Verifying the solution against the initial restrictions is a crucial step in the problem-solving process, especially when dealing with rational equations. We previously established that x cannot be 0 due to the denominators in the original equation. Our solution, x = 2, does not violate this restriction, confirming its validity. This step is not merely a formality; it’s a safeguard against extraneous solutions that may arise from algebraic manipulations. By checking the solution, we ensure that it not only satisfies the simplified equation but also the original equation in its entirety. This meticulous approach underscores the importance of precision and thoroughness in mathematical problem-solving. It reinforces the understanding that a solution is only valid if it adheres to all the conditions and constraints of the problem. The confirmation of x = 2 as a valid solution marks the successful completion of our problem-solving journey.

Final Answer

Therefore, the solution to the equation is:

${ x = 2 }$

Thus, the correct answer is:

C. x = 2

This final answer is the culmination of a systematic and methodical approach to solving the equation. We began by identifying restrictions, cleared fractions using the LCD, simplified the equation, isolated the variable x, and finally, verified the solution. The result, x = 2, is the value that satisfies the original equation ${\frac{x+4}{6x} = \frac{1}{x}}$. This process underscores the importance of each step in solving mathematical problems. From identifying restrictions to verifying the solution, every action plays a crucial role in ensuring accuracy and validity.

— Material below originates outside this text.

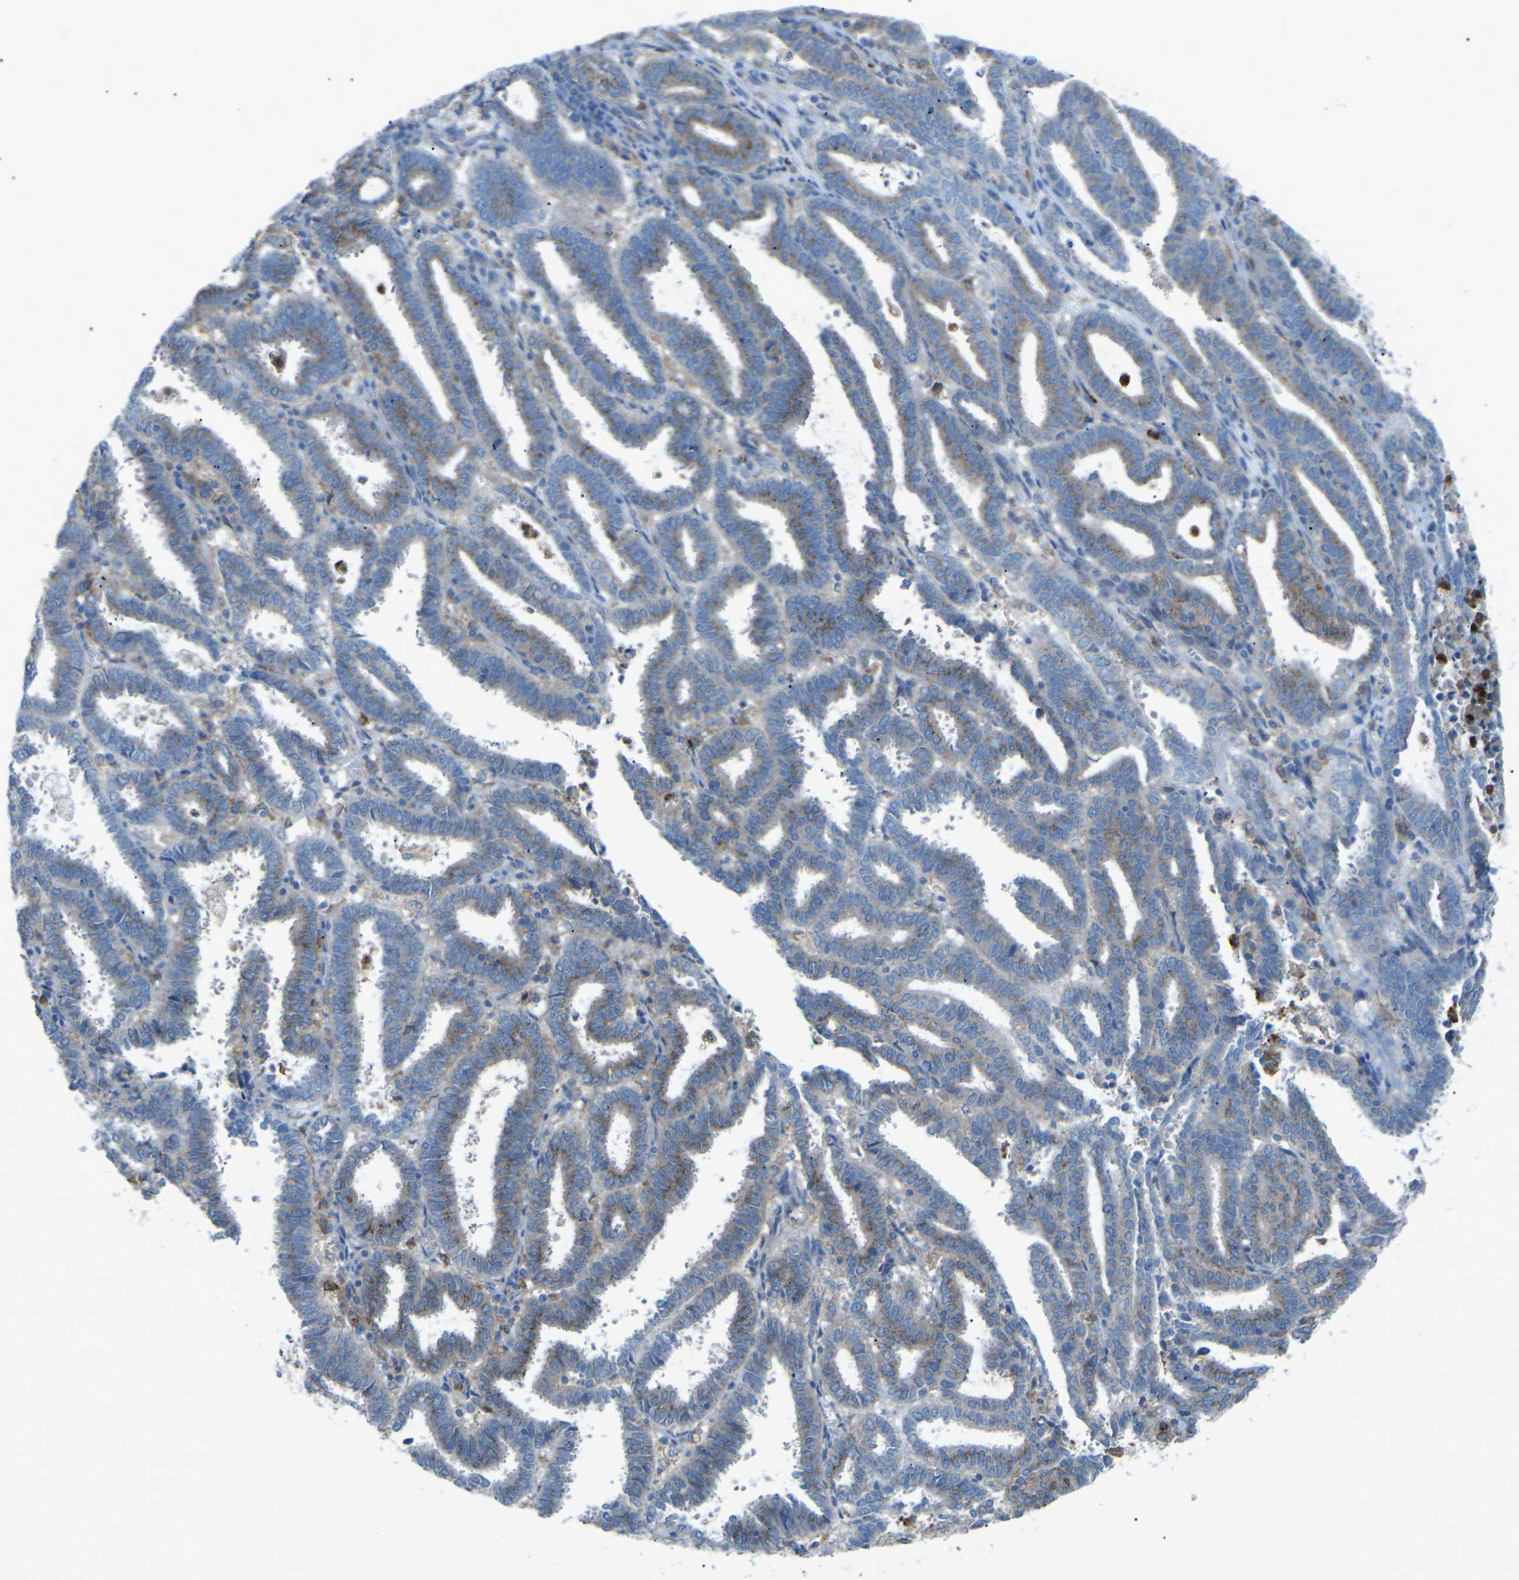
{"staining": {"intensity": "weak", "quantity": "25%-75%", "location": "cytoplasmic/membranous"}, "tissue": "endometrial cancer", "cell_type": "Tumor cells", "image_type": "cancer", "snomed": [{"axis": "morphology", "description": "Adenocarcinoma, NOS"}, {"axis": "topography", "description": "Uterus"}], "caption": "IHC micrograph of neoplastic tissue: endometrial cancer stained using immunohistochemistry (IHC) displays low levels of weak protein expression localized specifically in the cytoplasmic/membranous of tumor cells, appearing as a cytoplasmic/membranous brown color.", "gene": "STK11", "patient": {"sex": "female", "age": 83}}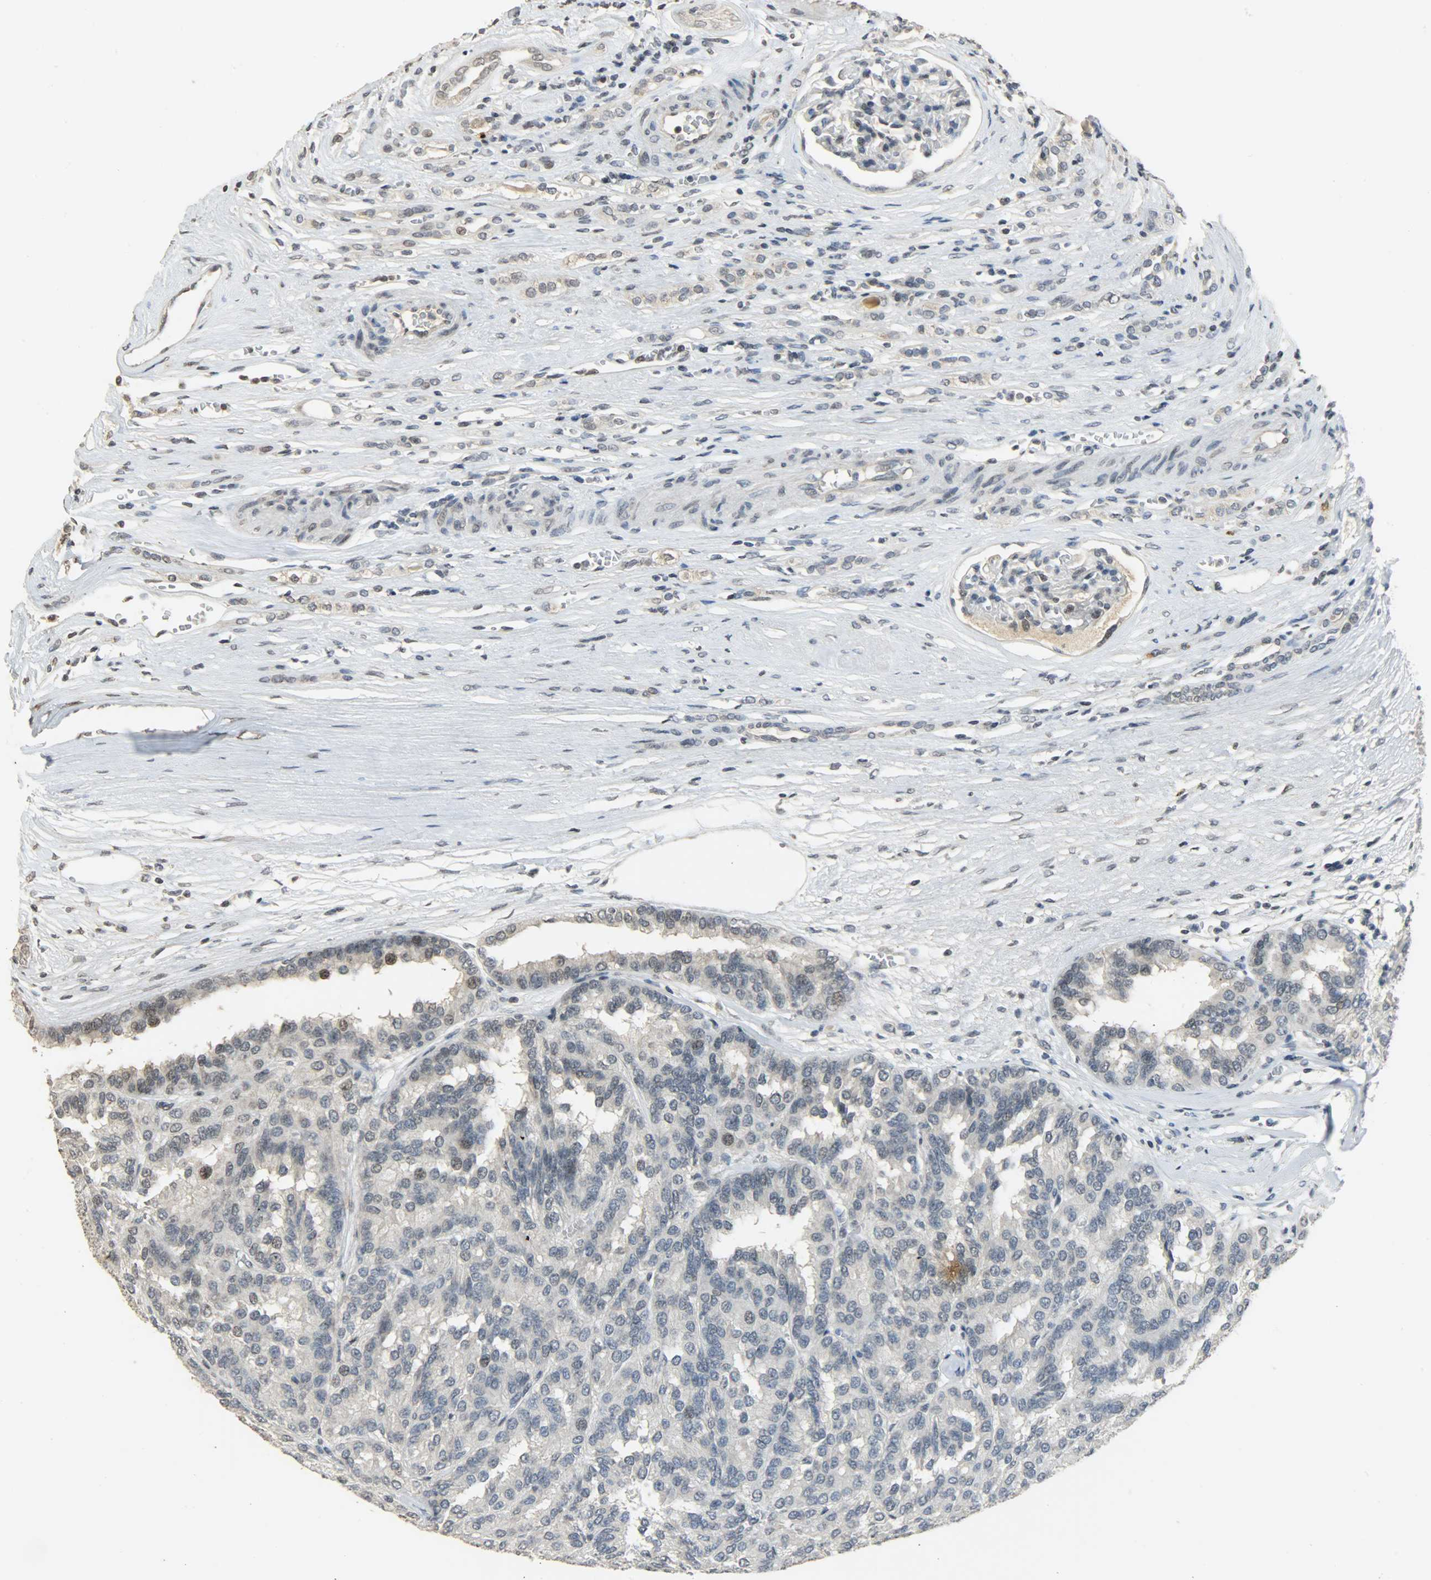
{"staining": {"intensity": "weak", "quantity": "<25%", "location": "nuclear"}, "tissue": "renal cancer", "cell_type": "Tumor cells", "image_type": "cancer", "snomed": [{"axis": "morphology", "description": "Adenocarcinoma, NOS"}, {"axis": "topography", "description": "Kidney"}], "caption": "Image shows no protein expression in tumor cells of renal adenocarcinoma tissue.", "gene": "DNAJB6", "patient": {"sex": "male", "age": 46}}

The correct answer, option C, is not just a numerical value; it’s the embodiment of a successful problem-solving journey. It demonstrates the power of algebraic manipulation, the significance of attention to detail, and the satisfaction of arriving at a correct solution through logical and methodical steps. This journey serves as a valuable learning experience, reinforcing mathematical principles and enhancing problem-solving skills.

Conclusion

In conclusion, solving the equation ${\frac{x+4}{6x} = \frac{1}{x}}$ involves several key steps, including identifying restrictions, eliminating fractions, simplifying the equation, isolating the variable, and verifying the solution. The correct answer is x = 2, which corresponds to option C. This exercise demonstrates the importance of a systematic approach to solving algebraic equations and highlights the significance of each step in the process. By understanding and applying these principles, you can confidently tackle similar problems and enhance your mathematical proficiency. The journey through this problem has not only revealed the solution but also reinforced fundamental mathematical concepts and techniques. The ability to solve equations is a cornerstone of mathematical understanding and a valuable skill in various fields. This comprehensive guide aims to empower you with the knowledge and confidence to approach and solve algebraic equations effectively. Remember, mathematics is not just about finding the right answer; it's about understanding the process and the underlying principles.